FIG. 4 is a waveform diagram illustrating the operation of FIG.

[Description of Reference Signs] 1 ... AC contactor, 2 ... Rectifier, 3 ... Charging resistance, 4 ... Shorting contactor, 5 ... Smoothing capacitor, 6 ... Inverter, 9
... relay, 10 ... timer, 20, 30 ... sequence circuit, 21, 31 ... start switch, 70 ... timer circuit, 7
DESCRIPTION OF SYMBOLS 1 ... Zener diode, 72 ... Resistor, 73 ... Photocoupler, 74 ... Timer part, 75 ... Relay, 80 ... Comparator, 81, 82 ... Resistance, 83 ... Setting device, 84 ... Comparator part, 85 ... Relay.

Claims (2)

[Claims] 1. A protection circuit of a power converter for converting DC power obtained by a rectifier and a smoothing capacitor into AC power of a desired voltage and frequency by an inverter, and an AC contactor connected to an AC input side of the rectifier. , A charging resistor inserted between the rectifier and the smoothing capacitor, a short-circuiting contactor connected in parallel with the charging resistor, and a comparator that operates when the voltage across the smoothing capacitor exceeds a specified voltage.

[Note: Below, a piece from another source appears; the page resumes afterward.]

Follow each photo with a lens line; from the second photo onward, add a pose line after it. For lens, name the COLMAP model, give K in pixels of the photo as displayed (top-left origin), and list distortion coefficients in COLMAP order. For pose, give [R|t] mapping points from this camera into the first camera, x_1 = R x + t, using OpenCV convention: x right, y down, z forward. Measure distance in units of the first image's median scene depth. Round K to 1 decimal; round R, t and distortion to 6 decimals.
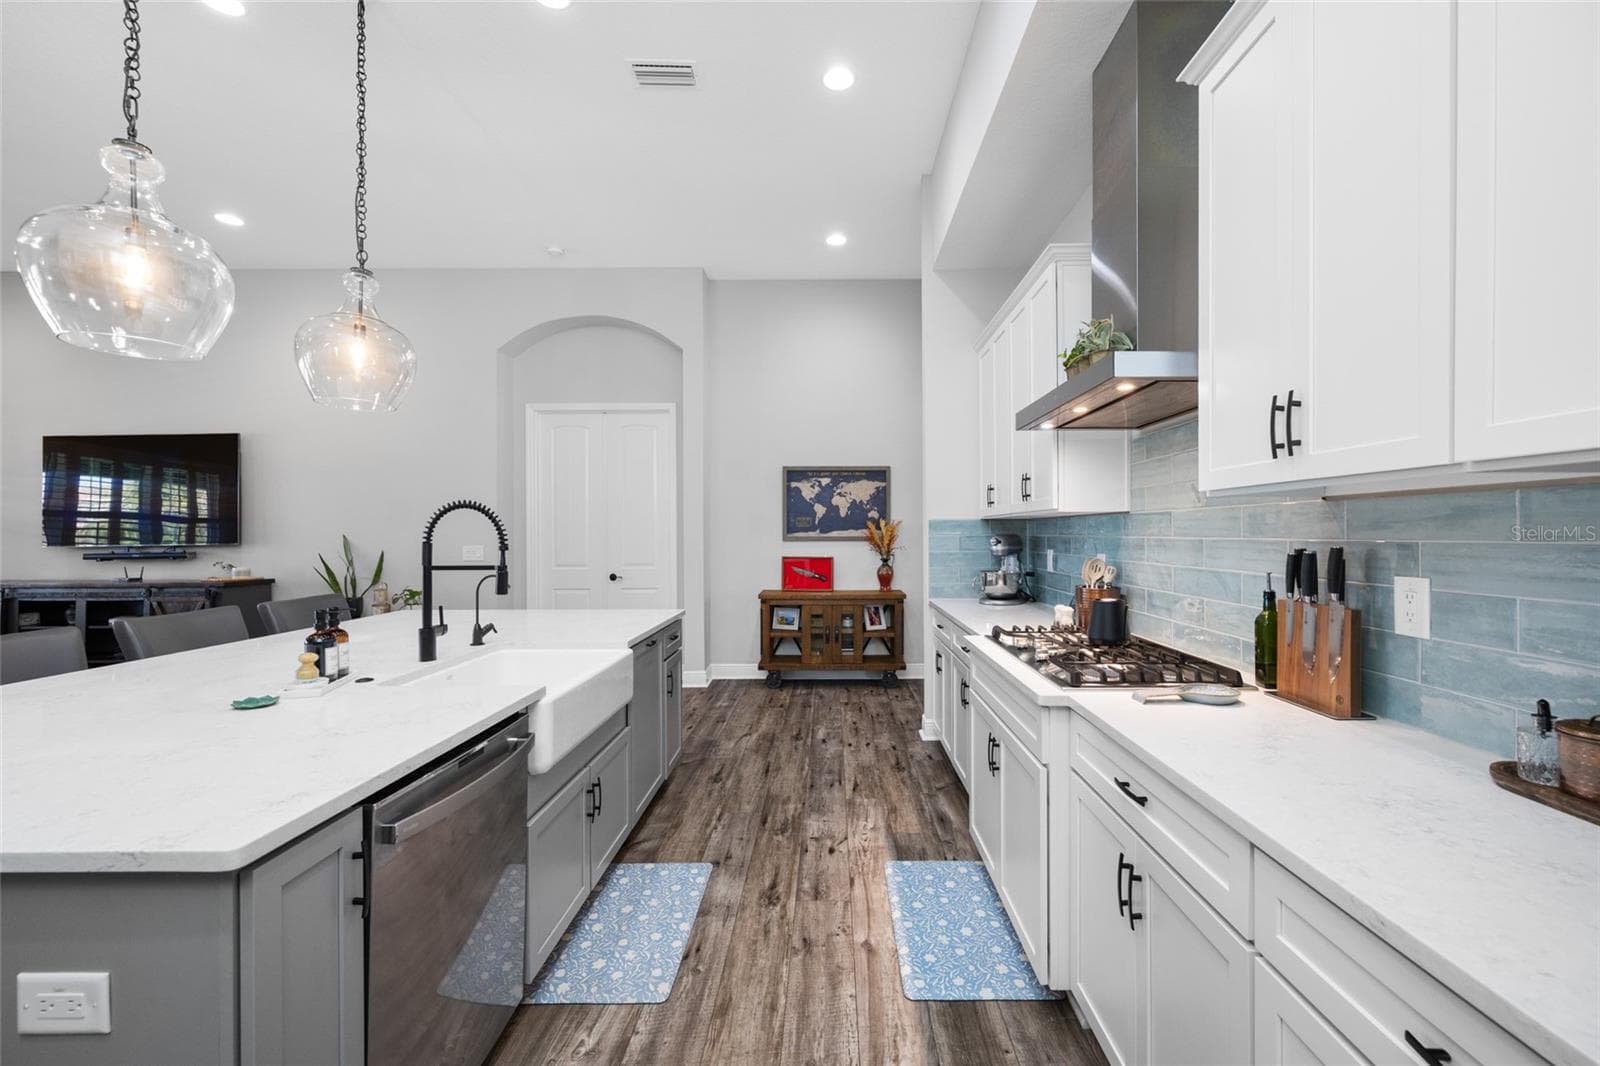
lens RADIAL K [[632.9, 0, 809.6], [0, 632.9, 536.4], [0, 0, 1]] dist [-0.000437, -0.000129]
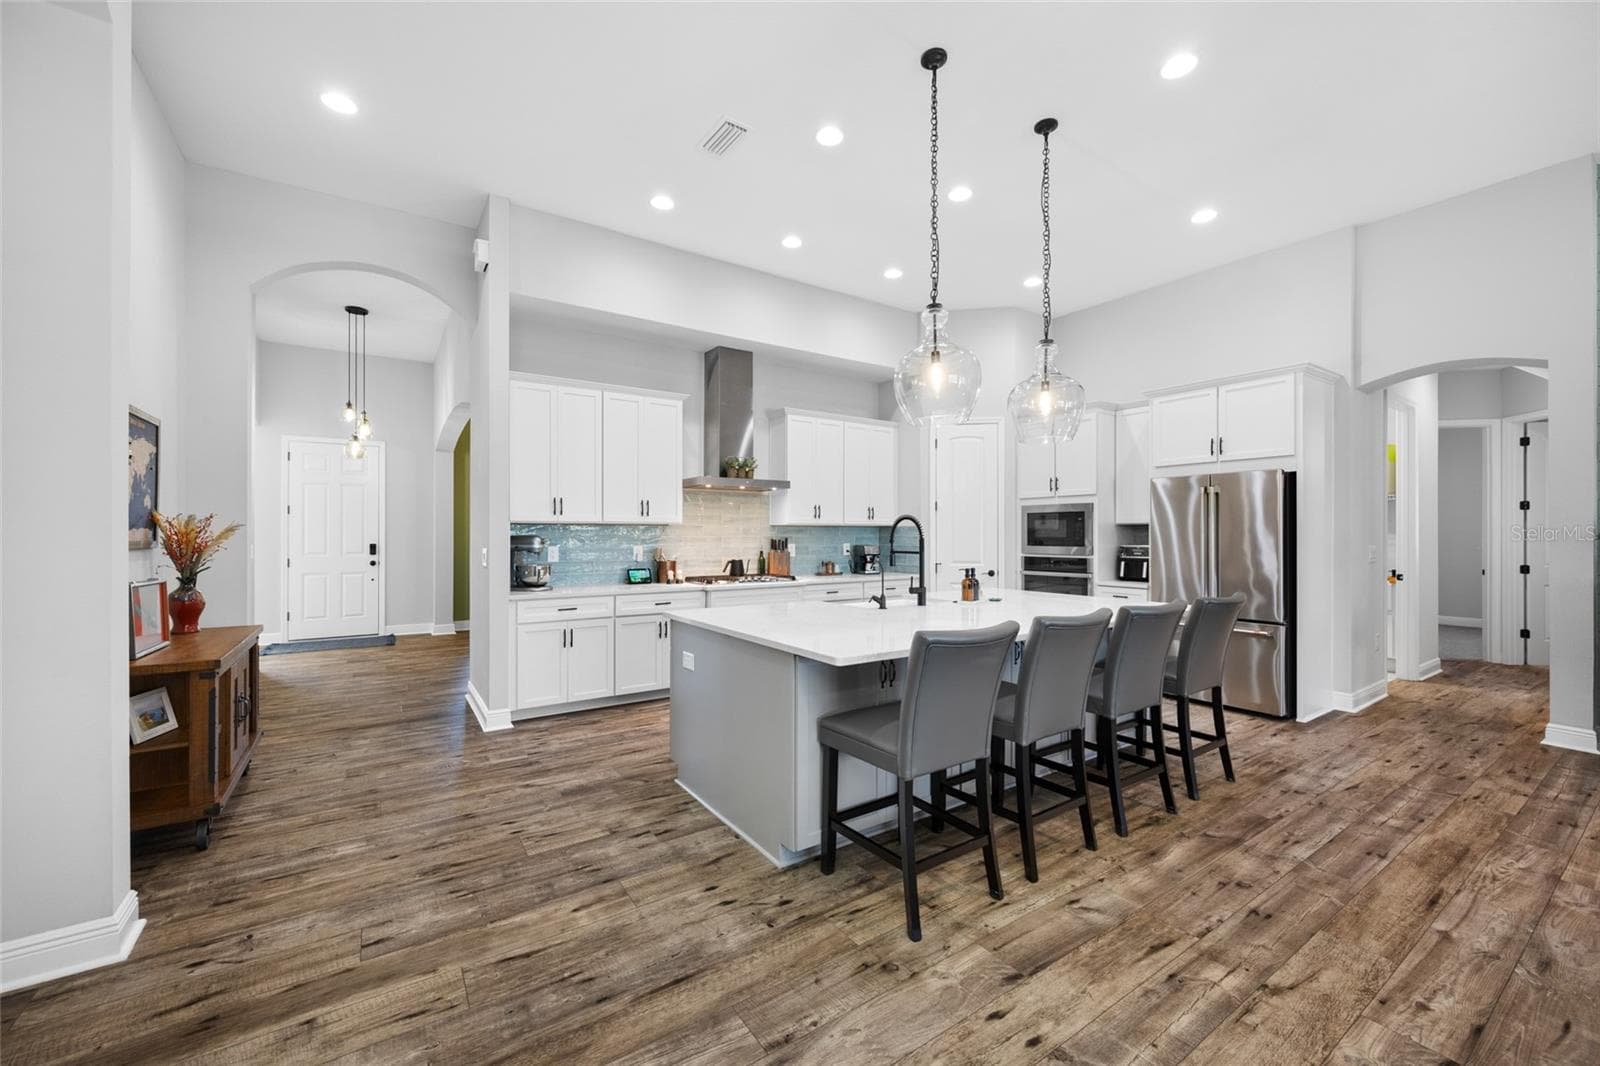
lens RADIAL K [[632.9, 0, 809.6], [0, 632.9, 536.4], [0, 0, 1]] dist [-0.000437, -0.000129]
pose [[-0.570797, 0.004873, 0.821077, -1.534959], [0.005663, 0.999982, -0.001997, 0.007624], [-0.821072, 0.003510, -0.570814, 1.859642]]
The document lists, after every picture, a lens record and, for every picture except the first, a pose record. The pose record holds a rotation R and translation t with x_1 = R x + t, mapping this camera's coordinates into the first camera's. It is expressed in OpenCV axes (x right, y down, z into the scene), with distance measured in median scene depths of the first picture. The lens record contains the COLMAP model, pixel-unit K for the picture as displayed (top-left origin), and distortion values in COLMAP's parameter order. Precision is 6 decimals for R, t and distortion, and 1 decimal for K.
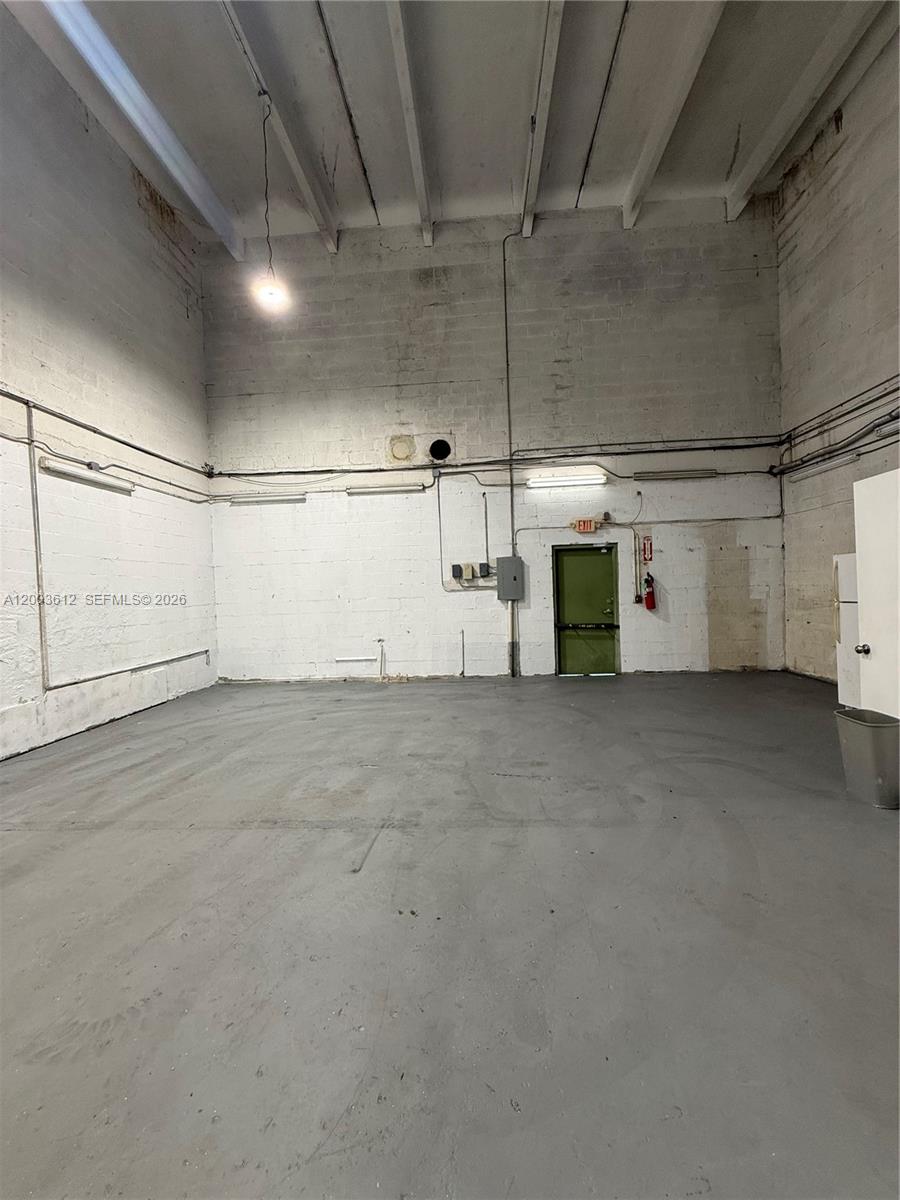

And a timer circuit that detects that the voltage across the charging resistor exceeds a specified voltage and measures the specified time period from the time when it is detected, and a short circuit when the comparator operates after the AC contactor is turned on. A protection circuit for a power converter, comprising: a sequencer that turns on the contactor and shuts off the AC contactor when the measured value of the timer circuit exceeds a predetermined time limit. 2. A protection circuit of a power converter for converting DC power obtained by a rectifier and a smoothing capacitor into AC power of a desired voltage and frequency by an inverter, an AC contactor connected to an AC input side of the rectifier. , A charging resistor inserted between the rectifier and the smoothing capacitor, a short-circuiting contactor connected in parallel with the charging resistor, and a comparator that operates when the voltage across the smoothing capacitor exceeds a specified voltage. And a timer that measures a predetermined time period from when the AC contactor is turned on, and a short circuit contactor that is turned on when the AC contactor is turned on and the comparator operates, and the measured value of the timer is set to the predetermined time period. A protection circuit for a power converter, comprising: a sequence circuit that shuts off the AC contactor when the voltage exceeds the threshold and the comparator is not operating.